(Items listed in a dataset)
..........

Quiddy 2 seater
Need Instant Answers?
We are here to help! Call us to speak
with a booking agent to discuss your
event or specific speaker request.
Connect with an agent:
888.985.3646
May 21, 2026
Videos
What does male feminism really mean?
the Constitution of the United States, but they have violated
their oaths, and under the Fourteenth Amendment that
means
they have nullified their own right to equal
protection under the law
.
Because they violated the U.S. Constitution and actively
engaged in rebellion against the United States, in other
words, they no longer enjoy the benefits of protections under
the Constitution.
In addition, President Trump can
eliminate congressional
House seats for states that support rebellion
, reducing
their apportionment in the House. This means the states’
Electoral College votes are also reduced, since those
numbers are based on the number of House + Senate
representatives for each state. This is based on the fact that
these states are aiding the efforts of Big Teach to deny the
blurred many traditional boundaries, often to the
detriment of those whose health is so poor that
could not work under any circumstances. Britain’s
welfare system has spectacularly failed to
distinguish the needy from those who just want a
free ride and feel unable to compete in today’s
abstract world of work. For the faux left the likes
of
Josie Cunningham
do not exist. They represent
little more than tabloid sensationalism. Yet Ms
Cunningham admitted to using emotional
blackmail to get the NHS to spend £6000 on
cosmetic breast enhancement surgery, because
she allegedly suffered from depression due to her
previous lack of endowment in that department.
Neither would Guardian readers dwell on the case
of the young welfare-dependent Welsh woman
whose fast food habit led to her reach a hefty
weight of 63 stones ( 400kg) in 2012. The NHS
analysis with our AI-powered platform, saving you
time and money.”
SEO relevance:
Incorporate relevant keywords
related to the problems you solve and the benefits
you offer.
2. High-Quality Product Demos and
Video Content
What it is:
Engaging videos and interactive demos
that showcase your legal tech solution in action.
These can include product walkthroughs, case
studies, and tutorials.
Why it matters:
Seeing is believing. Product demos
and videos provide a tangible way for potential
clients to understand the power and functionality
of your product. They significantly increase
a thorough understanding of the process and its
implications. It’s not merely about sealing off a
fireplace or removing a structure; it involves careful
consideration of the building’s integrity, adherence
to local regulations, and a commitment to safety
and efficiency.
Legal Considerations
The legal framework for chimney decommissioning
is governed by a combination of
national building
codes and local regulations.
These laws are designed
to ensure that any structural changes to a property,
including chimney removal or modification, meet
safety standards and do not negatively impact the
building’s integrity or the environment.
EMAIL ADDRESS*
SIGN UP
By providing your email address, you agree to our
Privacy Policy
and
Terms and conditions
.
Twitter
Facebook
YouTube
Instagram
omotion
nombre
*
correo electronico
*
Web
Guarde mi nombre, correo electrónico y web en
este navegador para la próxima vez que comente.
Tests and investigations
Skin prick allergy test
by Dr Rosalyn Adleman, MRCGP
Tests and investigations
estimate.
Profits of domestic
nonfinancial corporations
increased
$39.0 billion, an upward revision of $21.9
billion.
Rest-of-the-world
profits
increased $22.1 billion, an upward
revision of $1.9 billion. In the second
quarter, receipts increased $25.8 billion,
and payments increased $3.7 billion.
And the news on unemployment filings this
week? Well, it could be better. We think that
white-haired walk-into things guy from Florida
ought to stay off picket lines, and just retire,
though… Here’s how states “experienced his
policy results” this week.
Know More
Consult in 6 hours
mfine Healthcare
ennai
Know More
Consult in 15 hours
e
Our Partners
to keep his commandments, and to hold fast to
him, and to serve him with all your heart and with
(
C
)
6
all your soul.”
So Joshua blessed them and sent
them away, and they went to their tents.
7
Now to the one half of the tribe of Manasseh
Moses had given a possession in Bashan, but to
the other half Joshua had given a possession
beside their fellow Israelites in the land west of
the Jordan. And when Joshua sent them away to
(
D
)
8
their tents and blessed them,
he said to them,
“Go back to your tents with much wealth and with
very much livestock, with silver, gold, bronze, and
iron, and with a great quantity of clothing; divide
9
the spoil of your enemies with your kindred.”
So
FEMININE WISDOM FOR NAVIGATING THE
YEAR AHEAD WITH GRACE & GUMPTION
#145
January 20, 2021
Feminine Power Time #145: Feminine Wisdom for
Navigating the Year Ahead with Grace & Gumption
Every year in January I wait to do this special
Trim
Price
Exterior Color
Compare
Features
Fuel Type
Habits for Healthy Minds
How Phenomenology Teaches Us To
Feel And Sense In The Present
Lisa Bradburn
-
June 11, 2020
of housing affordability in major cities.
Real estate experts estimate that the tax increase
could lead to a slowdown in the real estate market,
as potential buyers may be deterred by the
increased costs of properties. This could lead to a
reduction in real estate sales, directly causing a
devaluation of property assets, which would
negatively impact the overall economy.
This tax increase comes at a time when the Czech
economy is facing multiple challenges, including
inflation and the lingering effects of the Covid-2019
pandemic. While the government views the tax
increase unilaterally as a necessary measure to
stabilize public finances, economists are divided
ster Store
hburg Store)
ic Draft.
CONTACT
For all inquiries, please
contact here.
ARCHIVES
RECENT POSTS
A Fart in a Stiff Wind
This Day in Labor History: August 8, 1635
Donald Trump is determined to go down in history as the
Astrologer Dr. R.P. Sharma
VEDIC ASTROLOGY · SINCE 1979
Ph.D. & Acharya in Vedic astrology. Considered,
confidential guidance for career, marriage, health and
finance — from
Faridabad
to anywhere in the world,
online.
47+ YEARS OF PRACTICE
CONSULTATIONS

..........

→ **Task description**
If a line in the entries contains the word "half", copy that line out.

→ **Exercise output**
Now to the one half of the tribe of Manasseh
the other half Joshua had given a possession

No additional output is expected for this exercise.